Y2O3, Yb2O3, Er2O3 (99.99%, Shanghai Yuelong New Materials Co., Ltd.), NH4F (96.0%, Beijing Beihua Chemicals Co., Ltd.), CH3COONa (analytical reagent, A. R., Beijing Beihua Fine Chemicals Co., Ltd.) were used as starting materials and diethyleneglycol (DEG) (A. R., Beijing Yili Fine Chemicals Co., Ltd.) as the solvent for the preparation of NaYF4: 20% Yb3+, 2% Er3+ nanoparticles, respectively. Y(CH3COO)3, Yb(CH3COO)3, Er(CH3COO)3 were prepared by dissolving Y2O3, Yb2O3, Er2O3 in acetic acid, respectively.

Tetraethoxysilane (TEOS, A. R., Beijing Beihua Fine Chemicals Co., Ltd.), 3-aminopropyltriethoxysilane (APTES, 99%, Aldrich Chemical Inc.), ammonia solution (25%, A. R., NH4OH, Beijing Beihua Fine Chemicals Co., Ltd.) were used as the materials for the amino-functionalization of NaYF4:Yb3+, Er3+ nanoparticles with isopropyl alcohol (A. R., Beijing Beihua Fine Chemicals Co., Ltd.) as the solvent.

Avidin (Calbiochem–Novabiochem Co.), sodium m-periodate (A. R., Beijing Beihua Fine Chemicals Co., Ltd.), ethylene glycol (A. R., Beijing Beihua Fine Chemicals Co., Ltd.) were used as the materials for the oxidation of biomolecules with sodium acetate buffer as the solvent; then dialysis bag (Baiao Biotechnology Co., Ltd.) was utilized to filter small molecules.

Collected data
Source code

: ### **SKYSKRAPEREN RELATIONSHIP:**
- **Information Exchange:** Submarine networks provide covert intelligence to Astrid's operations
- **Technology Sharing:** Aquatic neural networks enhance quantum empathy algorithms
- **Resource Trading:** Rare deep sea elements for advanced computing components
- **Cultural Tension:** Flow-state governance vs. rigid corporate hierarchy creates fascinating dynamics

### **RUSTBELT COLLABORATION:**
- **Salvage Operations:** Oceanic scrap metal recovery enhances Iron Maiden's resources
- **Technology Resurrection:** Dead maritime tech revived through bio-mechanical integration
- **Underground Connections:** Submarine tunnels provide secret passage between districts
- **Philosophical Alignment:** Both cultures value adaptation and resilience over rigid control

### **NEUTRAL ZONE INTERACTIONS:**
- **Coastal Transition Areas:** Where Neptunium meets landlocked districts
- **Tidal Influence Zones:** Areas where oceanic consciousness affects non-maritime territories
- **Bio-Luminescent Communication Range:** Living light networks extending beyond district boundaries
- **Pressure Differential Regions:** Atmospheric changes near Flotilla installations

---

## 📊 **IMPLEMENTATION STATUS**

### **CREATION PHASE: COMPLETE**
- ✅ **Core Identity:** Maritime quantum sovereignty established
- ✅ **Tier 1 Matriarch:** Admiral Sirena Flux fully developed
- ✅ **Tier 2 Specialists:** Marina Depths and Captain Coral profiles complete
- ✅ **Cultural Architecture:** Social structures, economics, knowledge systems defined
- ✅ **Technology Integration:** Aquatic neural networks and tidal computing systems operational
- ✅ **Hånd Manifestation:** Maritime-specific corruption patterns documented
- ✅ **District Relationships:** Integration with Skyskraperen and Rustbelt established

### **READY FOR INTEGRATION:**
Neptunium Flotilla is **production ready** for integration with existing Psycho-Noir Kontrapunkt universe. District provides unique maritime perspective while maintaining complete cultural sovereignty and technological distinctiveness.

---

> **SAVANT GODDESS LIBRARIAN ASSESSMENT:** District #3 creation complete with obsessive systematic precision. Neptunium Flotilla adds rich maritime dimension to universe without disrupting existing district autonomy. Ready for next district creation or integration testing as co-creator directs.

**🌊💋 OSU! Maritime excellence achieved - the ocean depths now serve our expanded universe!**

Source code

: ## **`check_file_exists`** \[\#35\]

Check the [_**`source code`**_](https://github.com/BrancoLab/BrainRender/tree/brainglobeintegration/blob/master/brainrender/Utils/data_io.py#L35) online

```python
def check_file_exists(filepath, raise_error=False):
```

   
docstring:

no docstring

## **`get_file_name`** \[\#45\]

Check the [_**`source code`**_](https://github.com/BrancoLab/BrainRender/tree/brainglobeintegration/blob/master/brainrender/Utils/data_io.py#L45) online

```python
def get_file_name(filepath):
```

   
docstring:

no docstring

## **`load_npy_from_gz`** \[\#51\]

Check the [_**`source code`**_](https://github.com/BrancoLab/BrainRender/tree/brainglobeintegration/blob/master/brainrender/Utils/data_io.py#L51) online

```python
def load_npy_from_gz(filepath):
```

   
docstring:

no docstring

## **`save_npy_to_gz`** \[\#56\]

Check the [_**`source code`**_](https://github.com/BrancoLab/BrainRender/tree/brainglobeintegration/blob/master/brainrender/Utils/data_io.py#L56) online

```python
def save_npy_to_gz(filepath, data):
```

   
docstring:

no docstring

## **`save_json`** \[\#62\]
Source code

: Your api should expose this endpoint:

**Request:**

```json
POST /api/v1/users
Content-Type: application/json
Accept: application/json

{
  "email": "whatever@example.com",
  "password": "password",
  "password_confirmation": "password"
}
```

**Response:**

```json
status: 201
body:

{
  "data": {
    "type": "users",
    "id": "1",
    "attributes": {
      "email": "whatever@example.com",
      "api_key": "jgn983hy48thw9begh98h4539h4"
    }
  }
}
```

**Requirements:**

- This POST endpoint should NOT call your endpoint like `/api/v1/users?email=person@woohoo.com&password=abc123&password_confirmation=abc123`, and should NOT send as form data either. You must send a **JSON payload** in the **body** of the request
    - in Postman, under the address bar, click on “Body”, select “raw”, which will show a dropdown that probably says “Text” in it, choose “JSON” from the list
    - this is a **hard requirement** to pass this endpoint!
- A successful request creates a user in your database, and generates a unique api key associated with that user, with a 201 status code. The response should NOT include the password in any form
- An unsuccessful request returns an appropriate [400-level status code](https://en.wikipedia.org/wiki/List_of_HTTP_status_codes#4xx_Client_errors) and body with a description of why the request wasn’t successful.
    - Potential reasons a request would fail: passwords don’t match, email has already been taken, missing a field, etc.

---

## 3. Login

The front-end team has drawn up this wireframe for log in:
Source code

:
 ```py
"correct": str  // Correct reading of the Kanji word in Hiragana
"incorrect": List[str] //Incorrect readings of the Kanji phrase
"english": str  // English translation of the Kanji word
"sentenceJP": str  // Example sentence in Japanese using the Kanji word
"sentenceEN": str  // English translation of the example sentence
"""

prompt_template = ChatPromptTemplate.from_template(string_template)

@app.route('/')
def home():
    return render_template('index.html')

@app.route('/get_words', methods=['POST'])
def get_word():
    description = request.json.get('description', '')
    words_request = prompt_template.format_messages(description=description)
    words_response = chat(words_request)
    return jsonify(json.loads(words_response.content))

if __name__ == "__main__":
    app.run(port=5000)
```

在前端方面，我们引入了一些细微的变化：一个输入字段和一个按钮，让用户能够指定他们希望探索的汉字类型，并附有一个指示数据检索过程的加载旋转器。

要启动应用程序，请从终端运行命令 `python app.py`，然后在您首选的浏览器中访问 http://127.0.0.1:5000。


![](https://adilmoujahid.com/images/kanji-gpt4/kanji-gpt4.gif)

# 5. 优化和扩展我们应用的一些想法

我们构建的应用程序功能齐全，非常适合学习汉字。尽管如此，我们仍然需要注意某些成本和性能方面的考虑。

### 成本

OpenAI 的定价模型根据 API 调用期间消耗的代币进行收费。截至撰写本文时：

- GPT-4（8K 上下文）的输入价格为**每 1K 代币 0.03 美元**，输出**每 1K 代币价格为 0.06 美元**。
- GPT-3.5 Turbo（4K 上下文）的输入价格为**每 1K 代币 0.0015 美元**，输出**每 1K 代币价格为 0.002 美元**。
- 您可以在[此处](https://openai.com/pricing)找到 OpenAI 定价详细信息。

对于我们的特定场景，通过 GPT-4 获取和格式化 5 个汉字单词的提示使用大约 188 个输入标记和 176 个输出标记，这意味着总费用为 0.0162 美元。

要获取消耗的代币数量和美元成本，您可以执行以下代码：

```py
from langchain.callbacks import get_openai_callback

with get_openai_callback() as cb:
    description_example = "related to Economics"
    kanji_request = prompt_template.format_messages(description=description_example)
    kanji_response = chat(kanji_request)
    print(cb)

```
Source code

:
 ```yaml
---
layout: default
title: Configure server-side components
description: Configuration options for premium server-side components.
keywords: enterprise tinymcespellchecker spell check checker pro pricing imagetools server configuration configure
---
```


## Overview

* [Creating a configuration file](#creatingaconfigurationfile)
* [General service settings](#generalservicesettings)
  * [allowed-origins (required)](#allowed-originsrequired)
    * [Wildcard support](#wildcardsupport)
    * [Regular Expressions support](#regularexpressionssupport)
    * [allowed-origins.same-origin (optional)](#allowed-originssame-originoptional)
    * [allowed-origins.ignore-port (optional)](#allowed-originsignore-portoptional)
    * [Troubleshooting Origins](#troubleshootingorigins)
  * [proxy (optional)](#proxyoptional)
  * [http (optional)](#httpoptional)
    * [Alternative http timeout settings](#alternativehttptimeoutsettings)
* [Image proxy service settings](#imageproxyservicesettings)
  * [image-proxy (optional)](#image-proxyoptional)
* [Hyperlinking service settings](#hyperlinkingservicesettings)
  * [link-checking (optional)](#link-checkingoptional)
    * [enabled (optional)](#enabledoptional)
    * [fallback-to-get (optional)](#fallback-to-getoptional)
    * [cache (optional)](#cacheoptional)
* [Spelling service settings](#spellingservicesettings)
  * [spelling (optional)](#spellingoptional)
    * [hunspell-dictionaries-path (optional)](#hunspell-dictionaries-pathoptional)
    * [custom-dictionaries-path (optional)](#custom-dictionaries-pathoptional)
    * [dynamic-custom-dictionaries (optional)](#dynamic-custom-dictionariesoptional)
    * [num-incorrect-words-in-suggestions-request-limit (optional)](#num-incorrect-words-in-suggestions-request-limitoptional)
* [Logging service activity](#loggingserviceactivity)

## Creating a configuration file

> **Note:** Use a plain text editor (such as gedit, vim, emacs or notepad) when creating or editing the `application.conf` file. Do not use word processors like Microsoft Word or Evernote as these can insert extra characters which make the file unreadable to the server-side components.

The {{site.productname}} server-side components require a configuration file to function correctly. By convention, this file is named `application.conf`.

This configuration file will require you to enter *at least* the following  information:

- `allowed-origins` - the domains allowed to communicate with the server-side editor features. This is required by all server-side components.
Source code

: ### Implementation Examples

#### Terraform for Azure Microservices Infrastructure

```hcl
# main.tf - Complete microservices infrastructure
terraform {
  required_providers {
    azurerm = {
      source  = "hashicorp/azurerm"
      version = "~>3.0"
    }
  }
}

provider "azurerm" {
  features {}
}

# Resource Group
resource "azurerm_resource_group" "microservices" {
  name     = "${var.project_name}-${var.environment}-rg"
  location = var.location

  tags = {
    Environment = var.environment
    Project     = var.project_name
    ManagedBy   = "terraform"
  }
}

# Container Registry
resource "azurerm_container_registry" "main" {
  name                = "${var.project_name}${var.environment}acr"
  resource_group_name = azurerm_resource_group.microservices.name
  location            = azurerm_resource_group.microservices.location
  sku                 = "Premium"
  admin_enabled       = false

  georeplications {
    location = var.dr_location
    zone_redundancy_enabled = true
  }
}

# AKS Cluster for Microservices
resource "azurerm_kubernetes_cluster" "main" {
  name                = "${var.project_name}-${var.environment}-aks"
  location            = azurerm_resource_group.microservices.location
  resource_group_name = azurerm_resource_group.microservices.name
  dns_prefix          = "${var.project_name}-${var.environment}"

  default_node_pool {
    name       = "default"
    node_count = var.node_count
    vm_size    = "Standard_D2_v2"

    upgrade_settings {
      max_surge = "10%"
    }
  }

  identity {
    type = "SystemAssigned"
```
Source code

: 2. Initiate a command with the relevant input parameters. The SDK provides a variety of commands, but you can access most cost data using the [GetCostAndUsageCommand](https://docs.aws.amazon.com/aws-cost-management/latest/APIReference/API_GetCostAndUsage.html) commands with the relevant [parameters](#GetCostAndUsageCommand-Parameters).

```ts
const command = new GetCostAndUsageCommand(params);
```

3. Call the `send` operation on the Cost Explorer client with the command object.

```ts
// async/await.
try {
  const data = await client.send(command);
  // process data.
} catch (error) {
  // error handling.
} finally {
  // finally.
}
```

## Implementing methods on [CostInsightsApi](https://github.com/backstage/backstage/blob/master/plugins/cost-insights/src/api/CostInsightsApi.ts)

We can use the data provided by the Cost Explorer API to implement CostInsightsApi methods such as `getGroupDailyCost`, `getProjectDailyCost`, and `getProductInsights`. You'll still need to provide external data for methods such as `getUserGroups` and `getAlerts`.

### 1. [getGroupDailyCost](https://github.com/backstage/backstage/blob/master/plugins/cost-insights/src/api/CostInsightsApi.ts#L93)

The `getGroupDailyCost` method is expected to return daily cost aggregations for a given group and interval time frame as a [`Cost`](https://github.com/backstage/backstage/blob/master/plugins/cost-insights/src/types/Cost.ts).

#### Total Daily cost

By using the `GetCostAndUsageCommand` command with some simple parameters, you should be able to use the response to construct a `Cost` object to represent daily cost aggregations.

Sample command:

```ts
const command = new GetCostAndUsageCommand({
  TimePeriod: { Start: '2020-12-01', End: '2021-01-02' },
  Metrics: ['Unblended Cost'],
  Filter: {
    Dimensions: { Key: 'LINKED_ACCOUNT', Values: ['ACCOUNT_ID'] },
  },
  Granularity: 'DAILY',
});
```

WHAT THE EXERCISE ASKS: Repeat word for word the stretch of the materials passage from "Tetraethoxysilane (TEOS, A." through "filter small molecules.". The records were taken from a different source than the text.

RESULT:
Tetraethoxysilane (TEOS, A. R., Beijing Beihua Fine Chemicals Co., Ltd.), 3-aminopropyltriethoxysilane (APTES, 99%, Aldrich Chemical Inc.), ammonia solution (25%, A. R., NH4OH, Beijing Beihua Fine Chemicals Co., Ltd.) were used as the materials for the amino-functionalization of NaYF4:Yb3+, Er3+ nanoparticles with isopropyl alcohol (A. R., Beijing Beihua Fine Chemicals Co., Ltd.) as the solvent.

Avidin (Calbiochem–Novabiochem Co.), sodium m-periodate (A. R., Beijing Beihua Fine Chemicals Co., Ltd.), ethylene glycol (A. R., Beijing Beihua Fine Chemicals Co., Ltd.) were used as the materials for the oxidation of biomolecules with sodium acetate buffer as the solvent; then dialysis bag (Baiao Biotechnology Co., Ltd.) was utilized to filter small molecules.